Tati began by shooting with an audience in the circus building for 3 days, using four video cameras. Then he spent 12 days in a studio reshooting portions of the stage acts in 35-millimeter. Thus he wound up with a film that combines spontaneous and planned material on video with planned material on film, and although the visual definition in the studio-filmed portions is noticeably sharper, the mixture of materials is so deft in other respects that it is generally impossible to separate the documentary segments from the fictional details. The sole exception to this is the film’s epilogue and pièce de résistance, in which the boy and girl are left alone with the stage props after the show has ended. Tati shot two hours of their improvised play with several video cameras, then extracted the few minutes that are used in the film.

The studio shooting of Playtime, which entailed the construction of an entire city set, precluded such experimentation––the only real location used in the film is the exterior of Orly airport––but some early forays into documentary can be found in certain sequences of Trafic, detailing the behavior and habits of various drivers, which are so gracefully threaded into the rest that they register as a continuation of the fiction rather than a departure from it.
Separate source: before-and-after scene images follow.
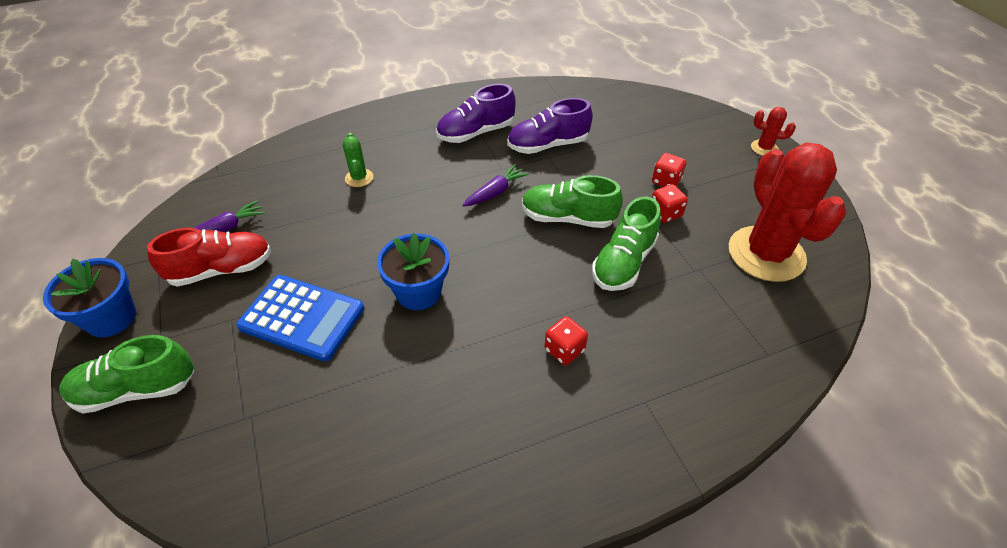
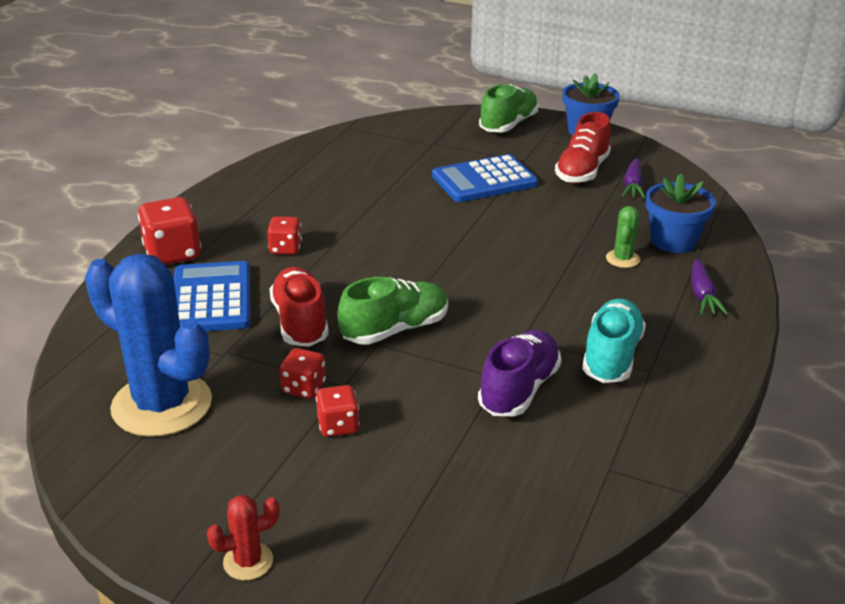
camera: 135 degrees right, 15 degrees down
(359, 178) = (622, 259): green cactus -> green cactus turned 75 degrees clockwise
(418, 292) = (435, 225): blue flower pot -> blue flower pot (673, 241)
(476, 133) = (611, 356): purple shoe -> turquoise shoe
(495, 192) = (492, 313): purple carrot -> purple carrot (702, 295)
(623, 263) = (300, 322): green shoe -> red shoe
(670, 418) = (173, 254): none -> red dice
(672, 330) = (211, 298): none -> blue calculator
(766, 254) = (162, 405): red cactus -> blue cactus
10. Expanding this technique considerably, Parade creates a privileged zone of its own in which the free play between fiction and nonfiction becomes an open space to breathe in. It is a utopian space where equality reigns between spectators and performers, children and adults, foreground and background, entertainment and everyday life, reality and imagination––an evening’s light diversion that, if taken seriously, as it was meant to be, could profitably crumble the very ground beneath our feet.